● Listed entries
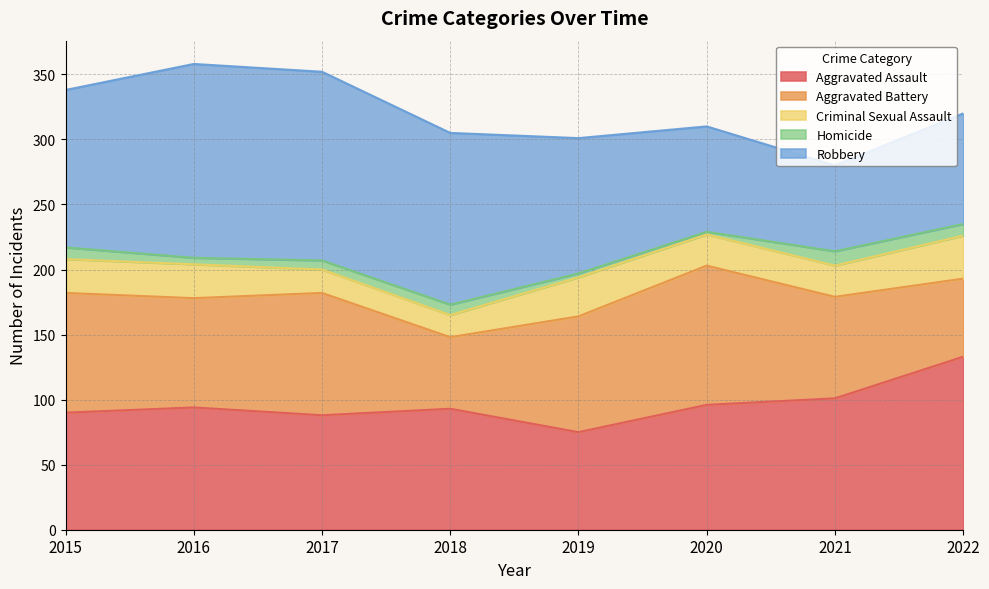

The value of Aggravated Battery at 2019 is 136. True or false?

False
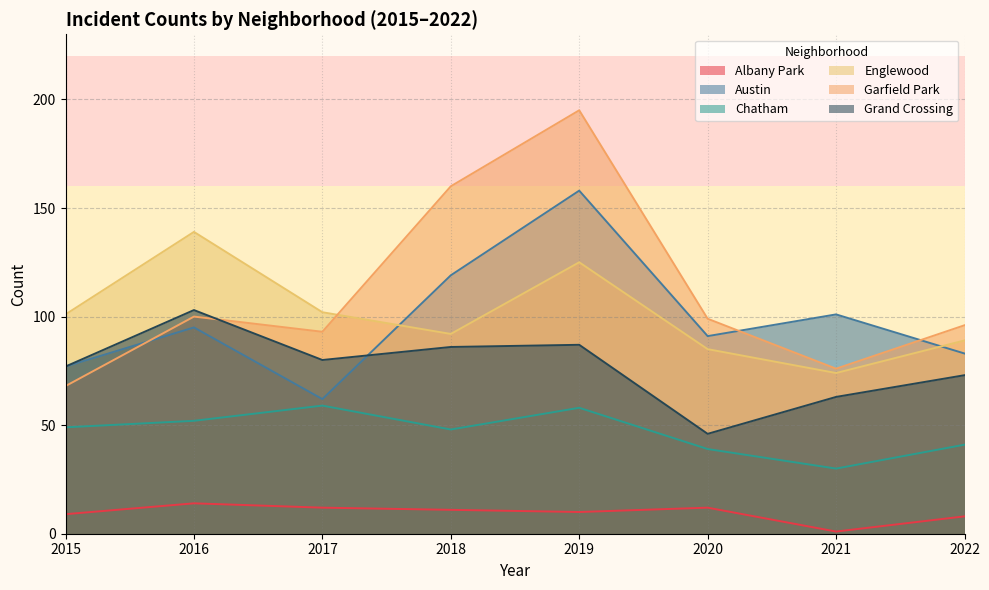

At which label is Albany Park closest to 7?

2022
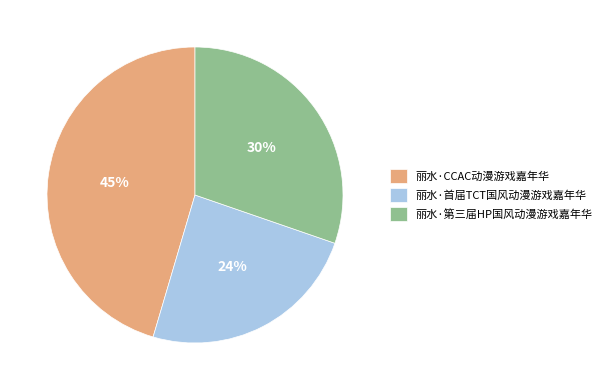

To the nearest percent, what percentage of the pie is 丽水·首届TCT国风动漫游戏嘉年华?

24%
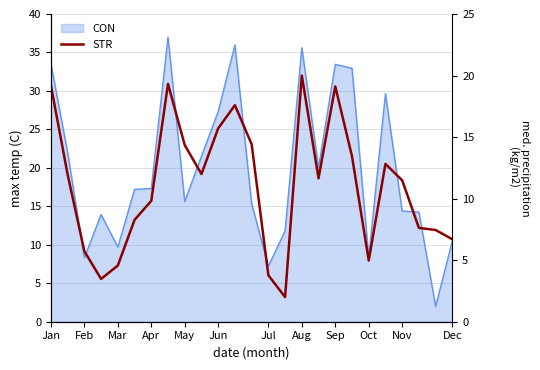

The chart shows a value of 7.6 at 22. True or false?

True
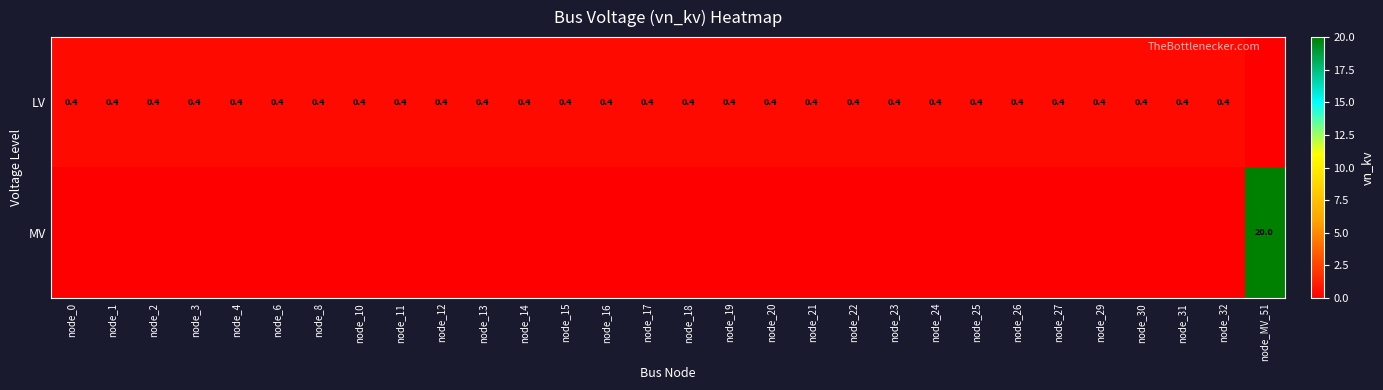

What is the sum of the LV values at node_32 and node_31?

0.8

● How to complete this task
Tally the lines of the records above that contain the string "True", and give only the number.

● Response to the task
3